“The judges won’t like them, either,” she whispers after what feels like an eternity, but has really just been a few seconds. Her hand falls away.

My body already misses her touch.

“I wear long sleeves, they’ll never know,” I assure her, knowing that no matter how much Paige the person is hypnotized by my tattoos, Paige the skater just sees them as a hindrance to the very traditional, classical rules that are embedded in our sport.

Rules that only make me want to rebel.

Paige never asks about the tattoos I started getting at seventeen. After I showed her the wolf I got on my thigh, when she gave me a deep, disapproving frown, I never made a big deal about them, but I want her to ask about the mountain scene she just left her touch all over.

Maybe if she does, I’ll actually find the courage to ask her to go home with me like I’ve wanted to every year since I found out her and her brother don’t celebrate Christmas. At least, not the way my dad and I do.

I want to give her that happiness.

I want to give her so much.

If only she’d let me.

“Don’t think I haven’t noticed how you still haven’t promised me yet.” She stabs me in the chest with a polished finger.

“Who, me?” I grin down at her, my attention straying to the speckle of freckles that dance across her nose, stretching beyond her cheeks. “I’d never.”

Before she can argue with how untrue that is, I push her away, rotating her hips as I do.

The brief flicker of surprise quickly turns into a grin of her own as she throws herself into the motion, going around and around until she’s nothing but a blur of red hair and black athletic gear.

She comes out of the spin with all the grace and flourish that makes her the envy of so many. Like it’s as effortless as breathing, as beautiful as being.

I skate over to her, but frown a second before I feel it.

My skate catches on something, throwing off my balance. I lurch forward the same time Paige reaches for me.
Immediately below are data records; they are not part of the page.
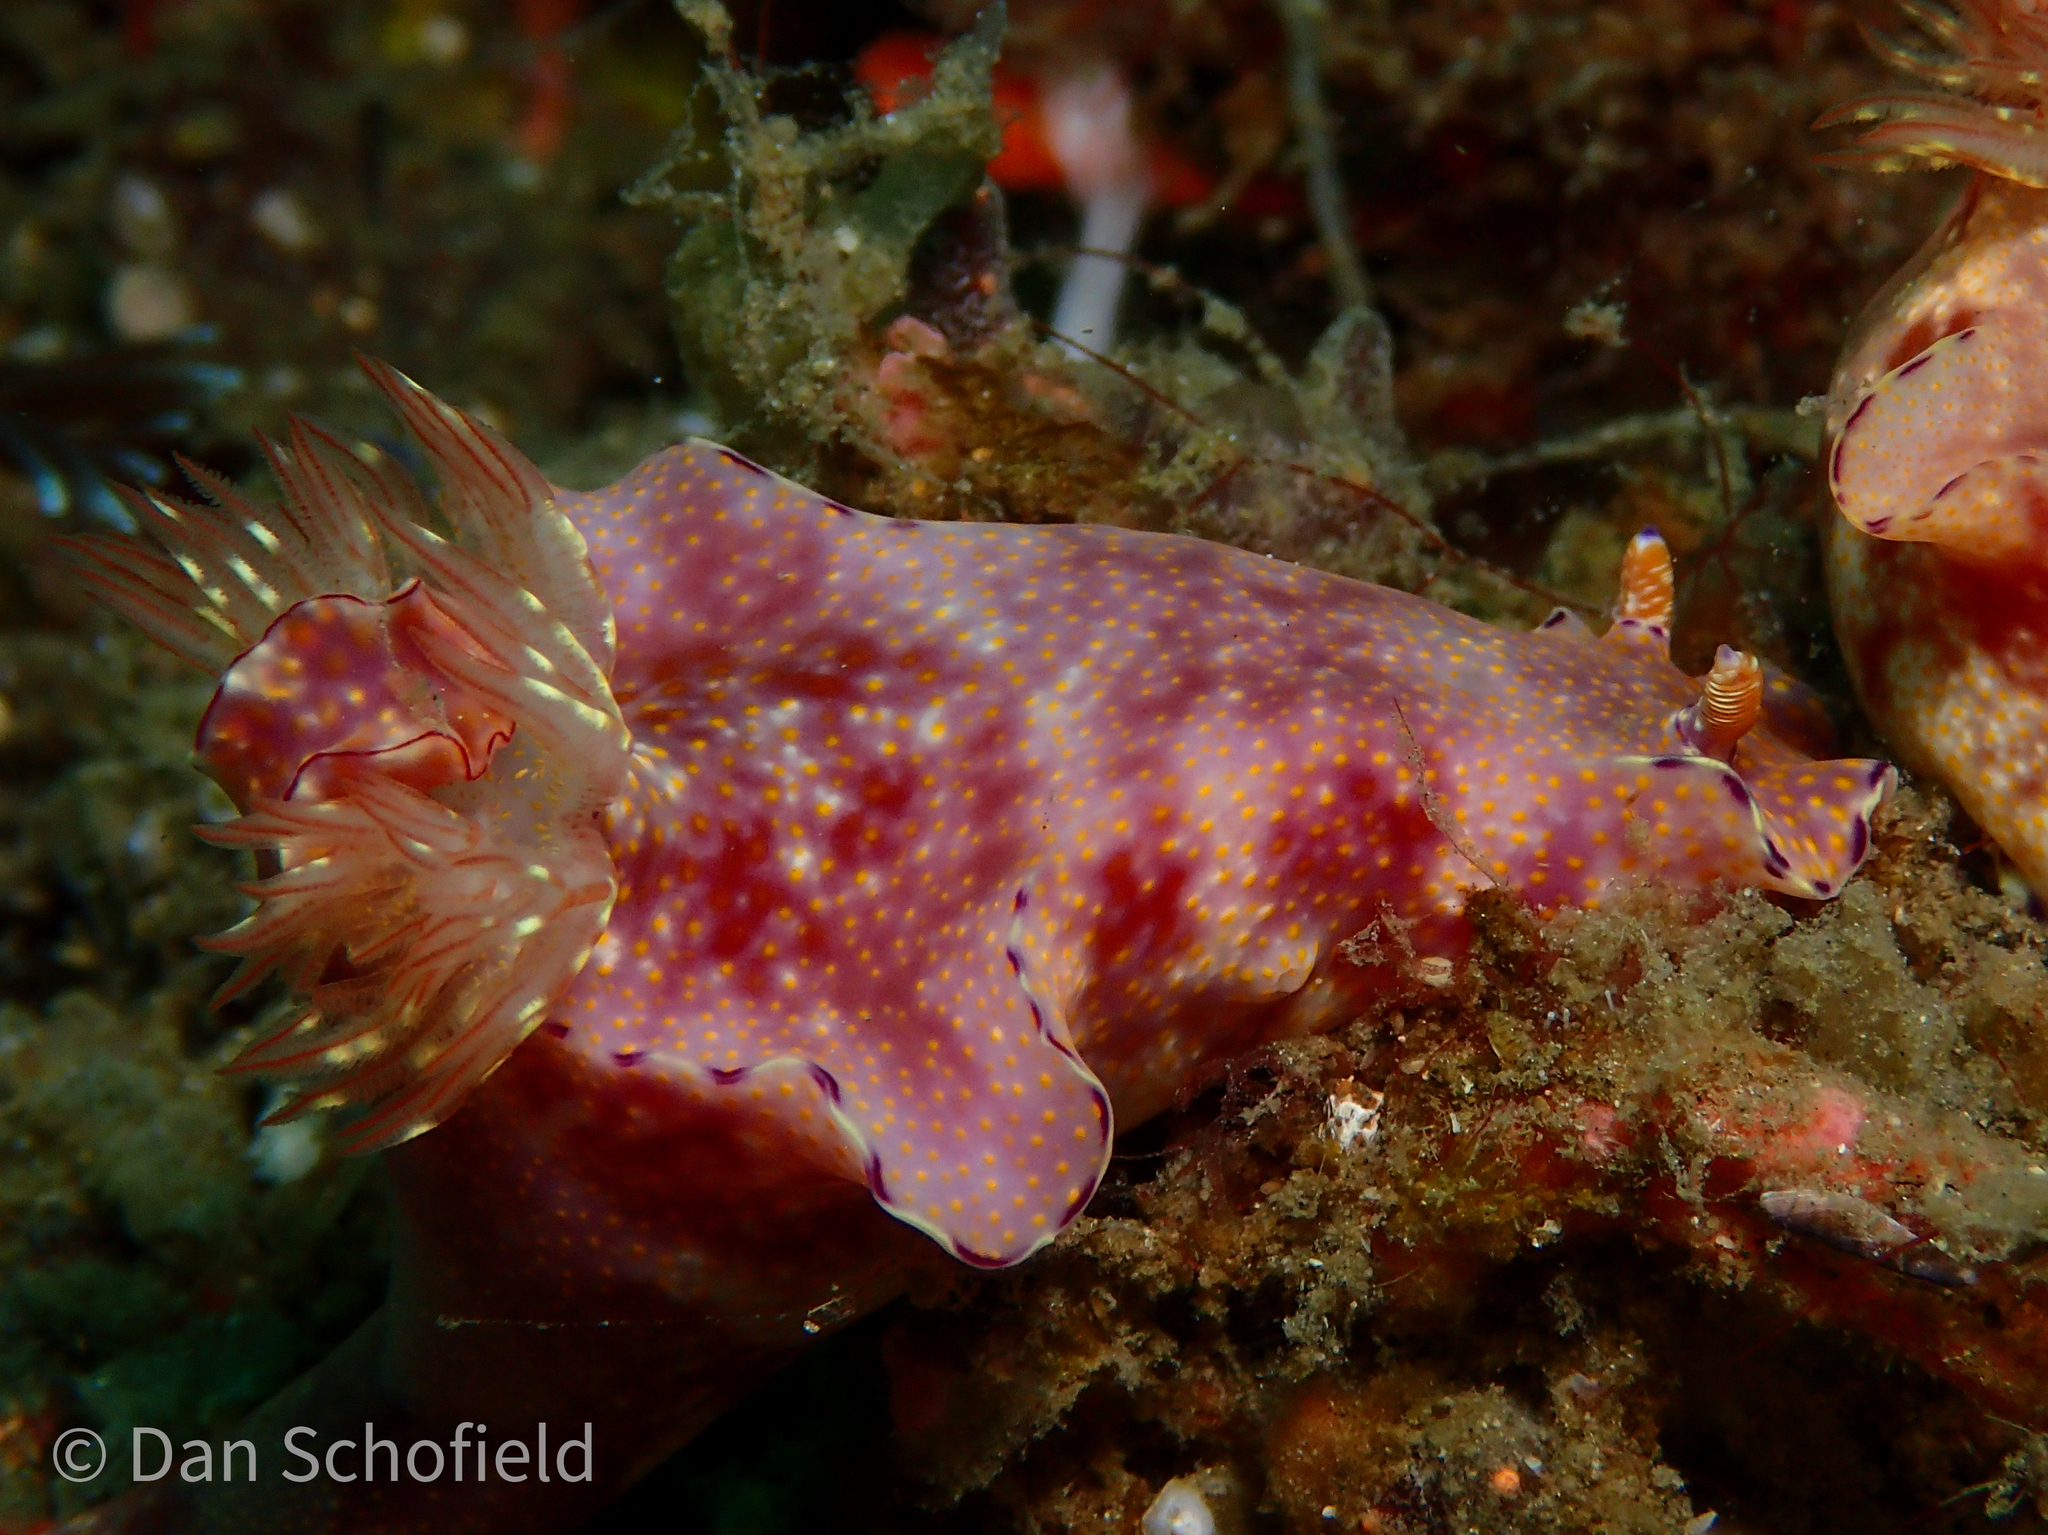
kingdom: Animalia
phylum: Mollusca
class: Gastropoda
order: Nudibranchia
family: Chromodorididae
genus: Ceratosoma
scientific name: Ceratosoma gracillimum
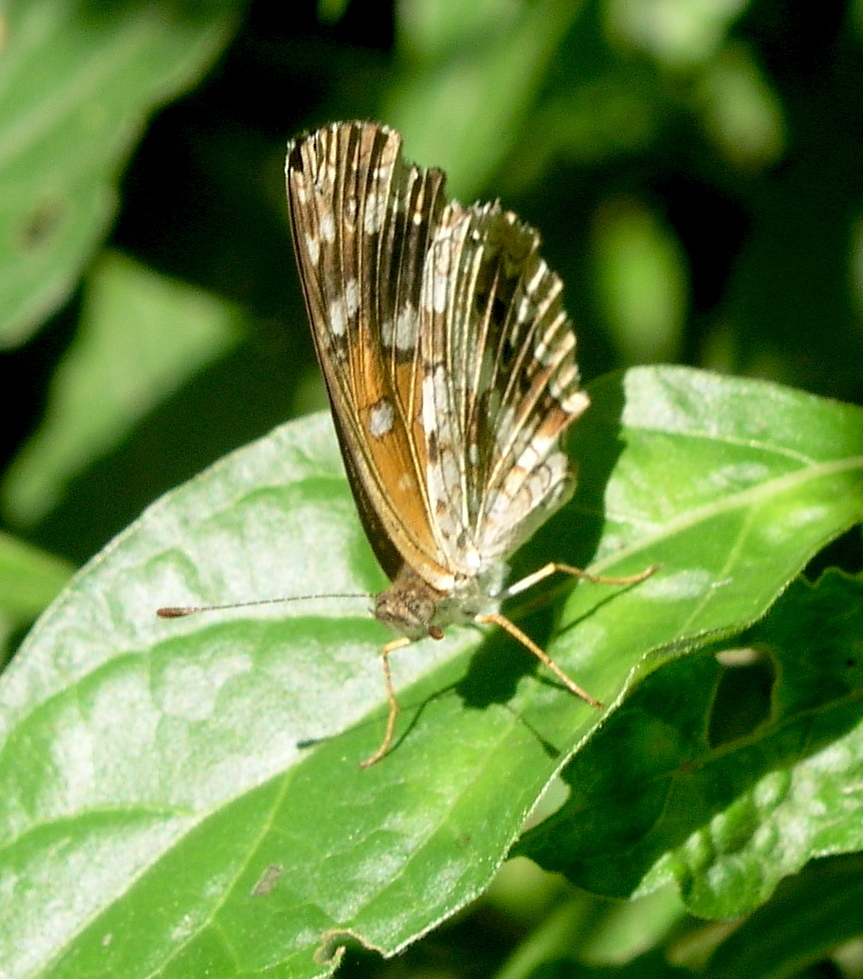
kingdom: Animalia
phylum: Arthropoda
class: Insecta
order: Lepidoptera
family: Nymphalidae
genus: Ortilia
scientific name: Ortilia ithra
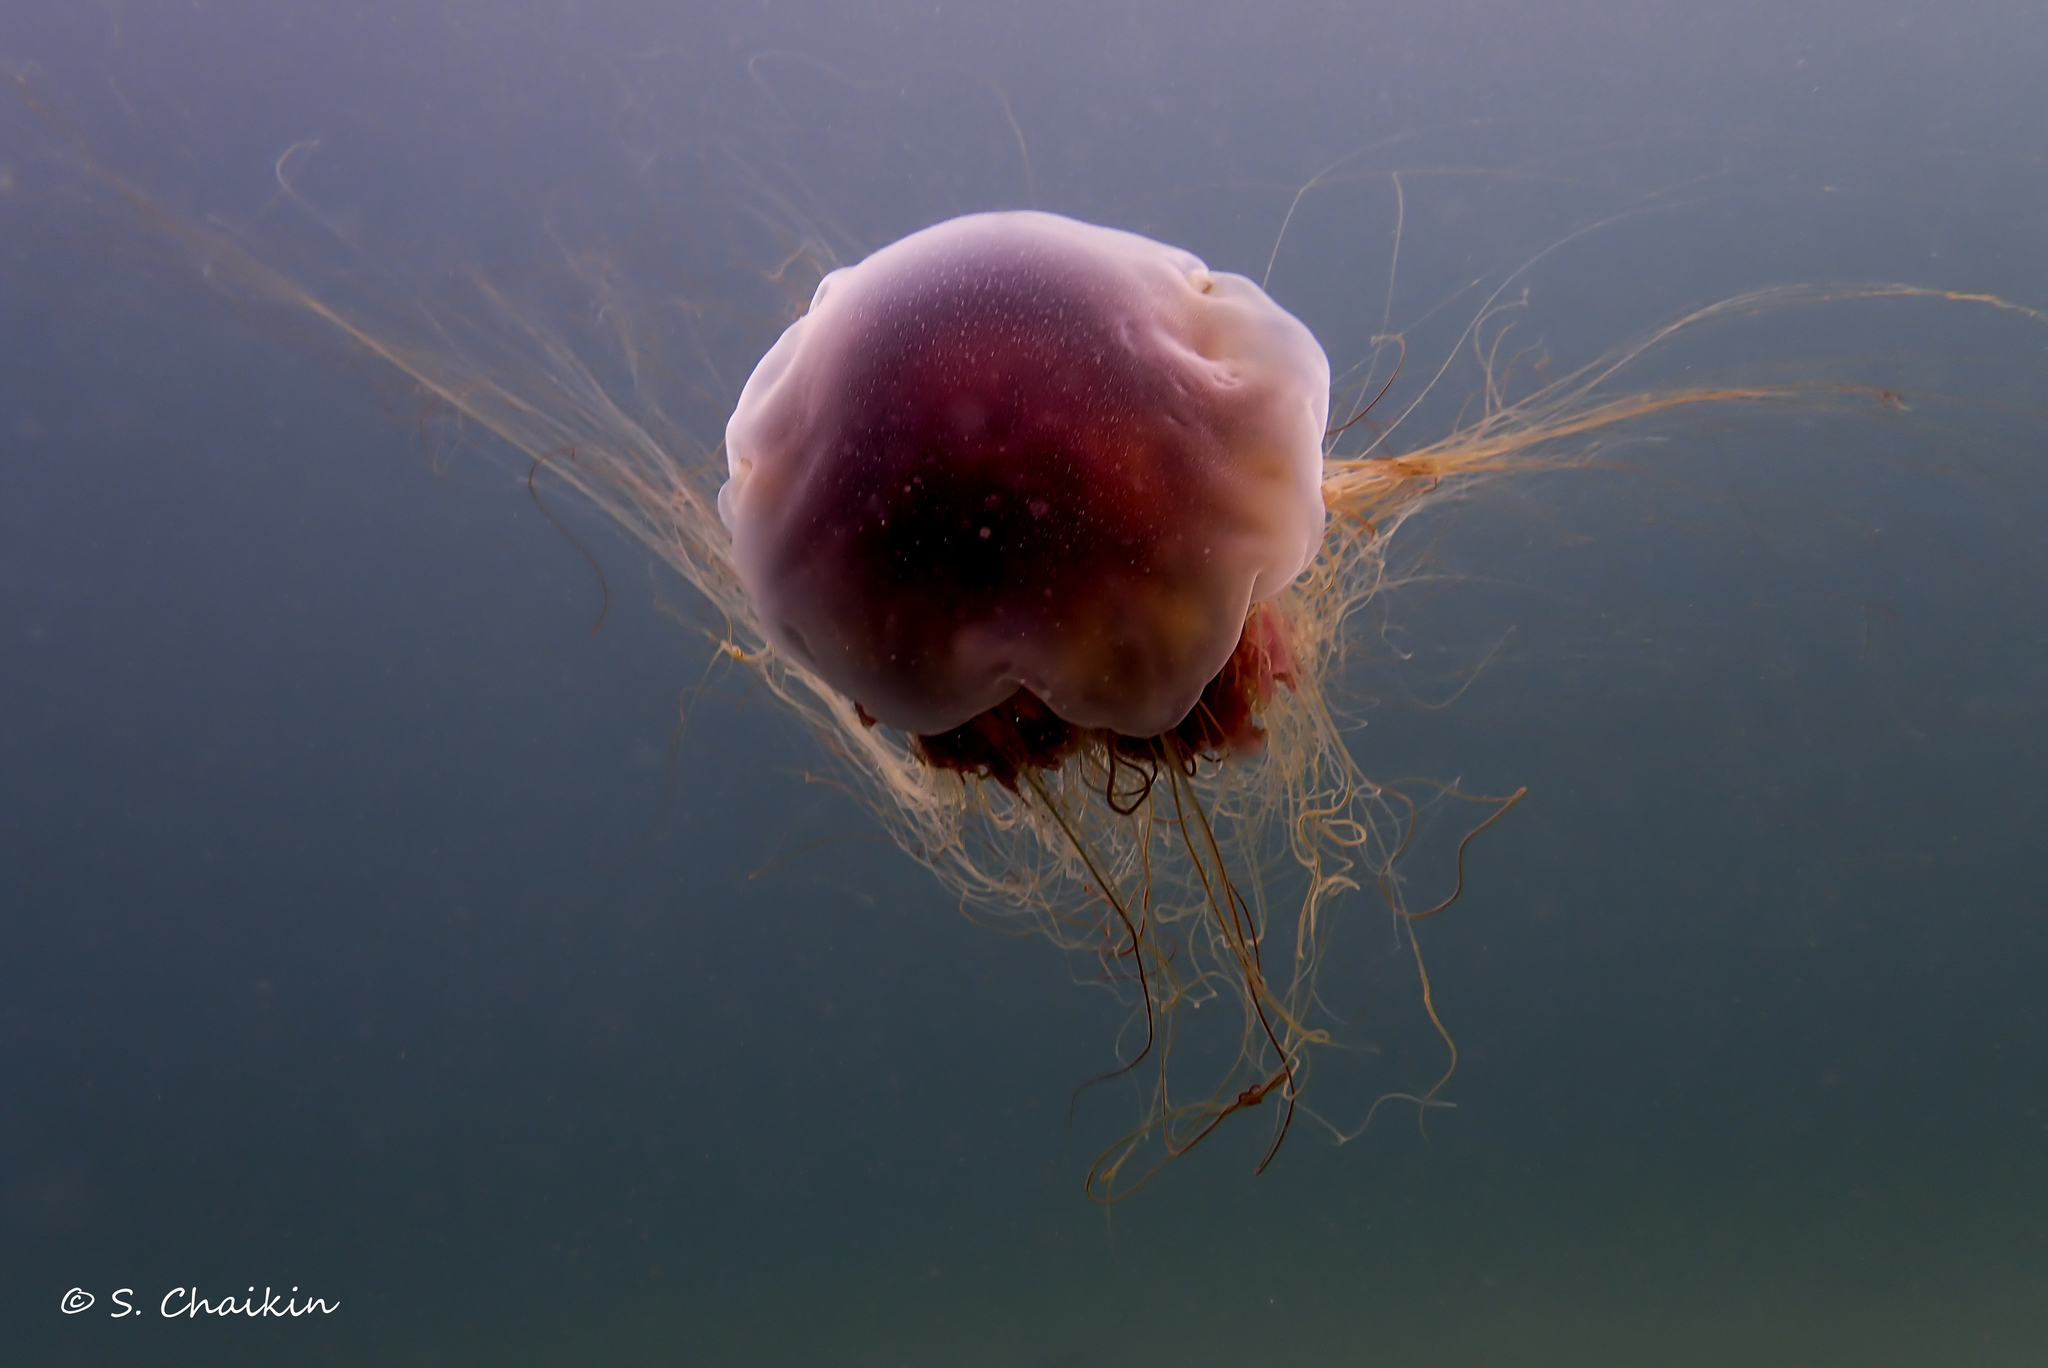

As if her elegant arms are strong enough to catch me.

Instead, we collide with a hard crash, and her knees buckle under the force.

I curse, tightening my hold on her, and roll our bodies so my back takes the brunt of the impact as we go down hard on the ice. The breath gets knocked out of me, but I’m not sure if it’s from the force of my back hitting the unforgiving ground or if it’s because Paige is splayed out on top of me.

Her lips are a hairsbreadth away from mine. Close enough to see the freckles dotted around them.

One shift and our lips would connect.

One shift, and that’s all it would take to know if she tastes like the sweetest heaven or cruelest hell.

One. Little. Shift.

It takes all my strength, all my discipline as an athlete to not find out.

Instead, I stay as still as possible, moving nothing but my chest as it rises and falls in laborious rhythm.

It’s all I can do—to focus on my breathing or else I’ll notice the way Paige’s chest moves in tune with mine or how her every exhale dances across my skin or that she smells like warm vanilla and toasted marshmallow.

“Promise me, Nate,” she rasps, almost desperately.

As if she can see the indecision straining my face, she rushes to add, “It can be your Christmas gift to me this year.”

We don’t do gifts, going back to the whole Paige doesn’t celebrate the holiday thing, but I think of the box tucked away in my gym bag. The one I stayed up way too late wrapping, going through an entire roll of candy cane paper until I finally was happy with the result. Until it looked perfectly presentable.Bow and all. Although, the bow was a sticker. I’m not a miracle worker here.

I did, however, find a present I couldn’t resist getting her.

One I’ve been waiting to see her open.